STORED DATA Start Marker

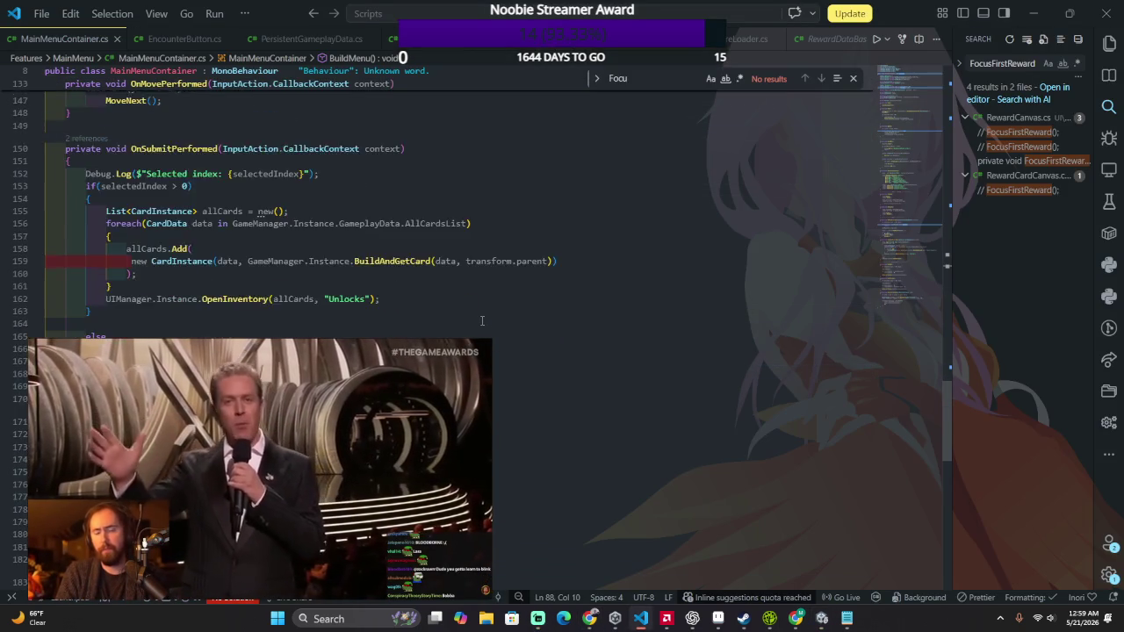
key("ctrl+p")
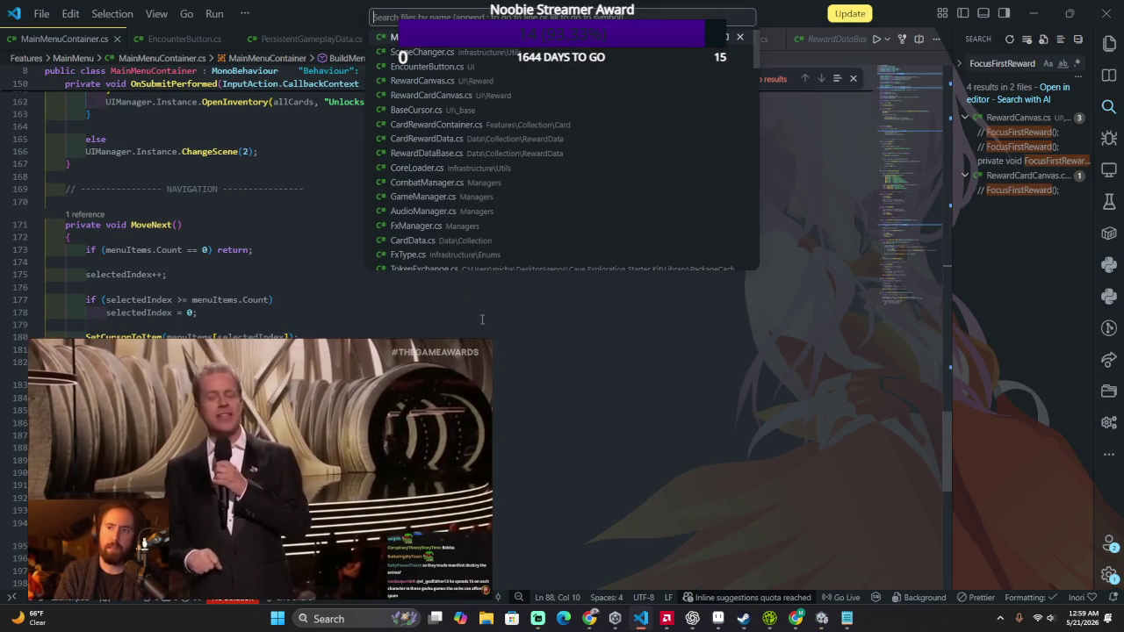
type("Enco")
type("unterButton")
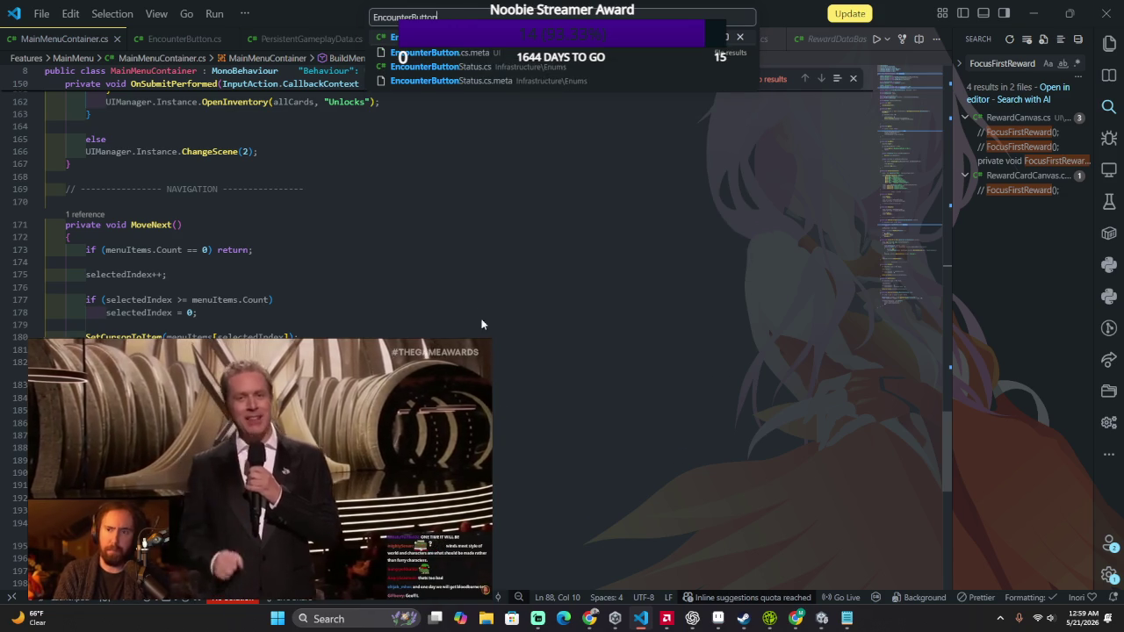
key("Return")
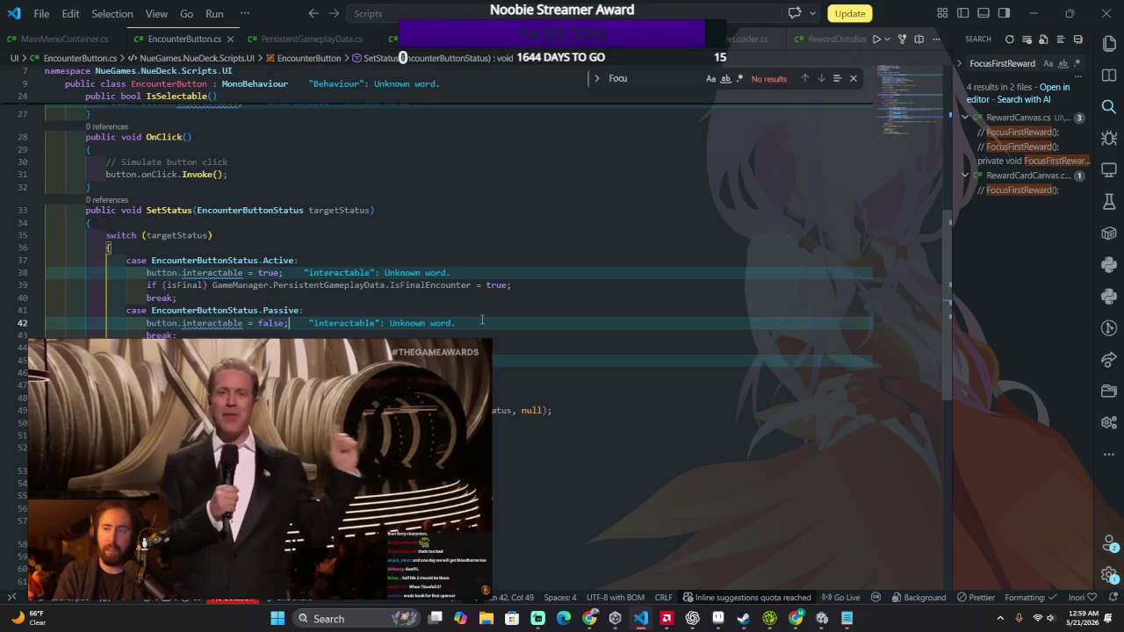
Step: Select lines 17–20 and look over EncounterButton's serialized fields and methods
scroll(482, 319, "down", 5)
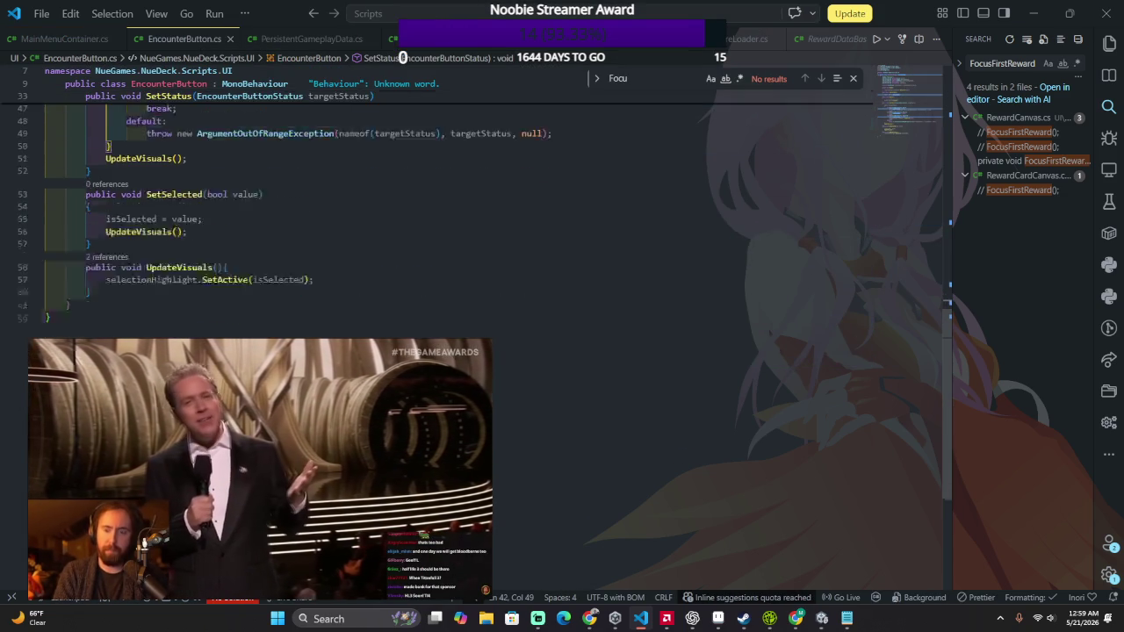
scroll(395, 264, "up", 10)
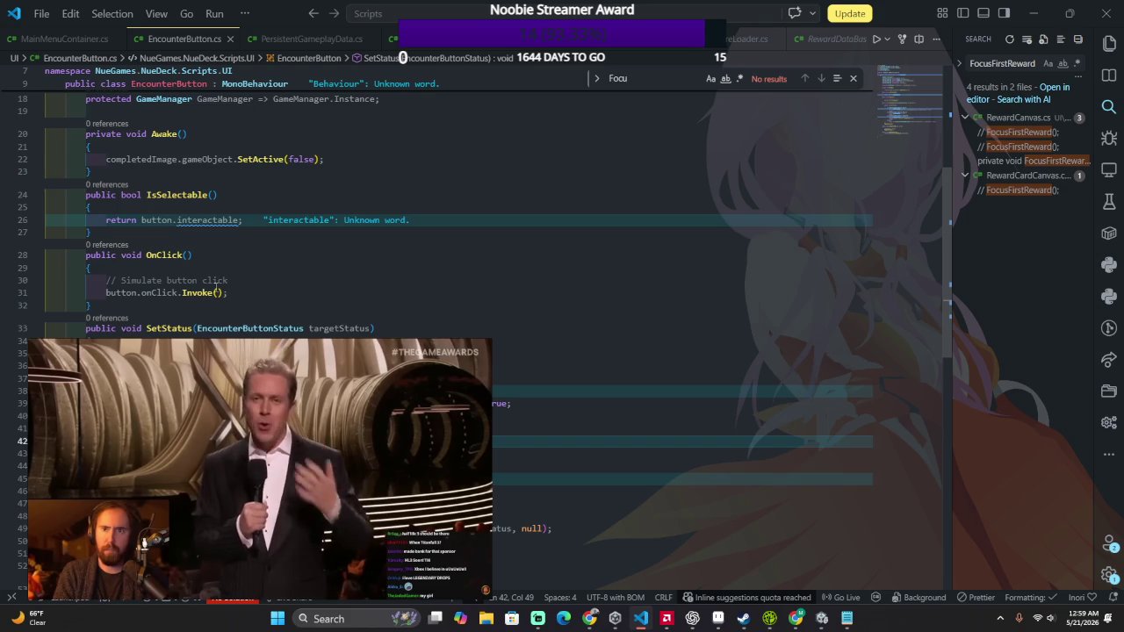
scroll(503, 287, "up", 3)
left_click(503, 287)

STORED DATA End Marker

### WORK TO COMPLETE
Your task is to return each line of the data above that contains the string "scroll".

### RESULT OF THE EXERCISE
scroll(482, 319, "down", 5)
scroll(395, 264, "up", 10)
scroll(503, 287, "up", 3)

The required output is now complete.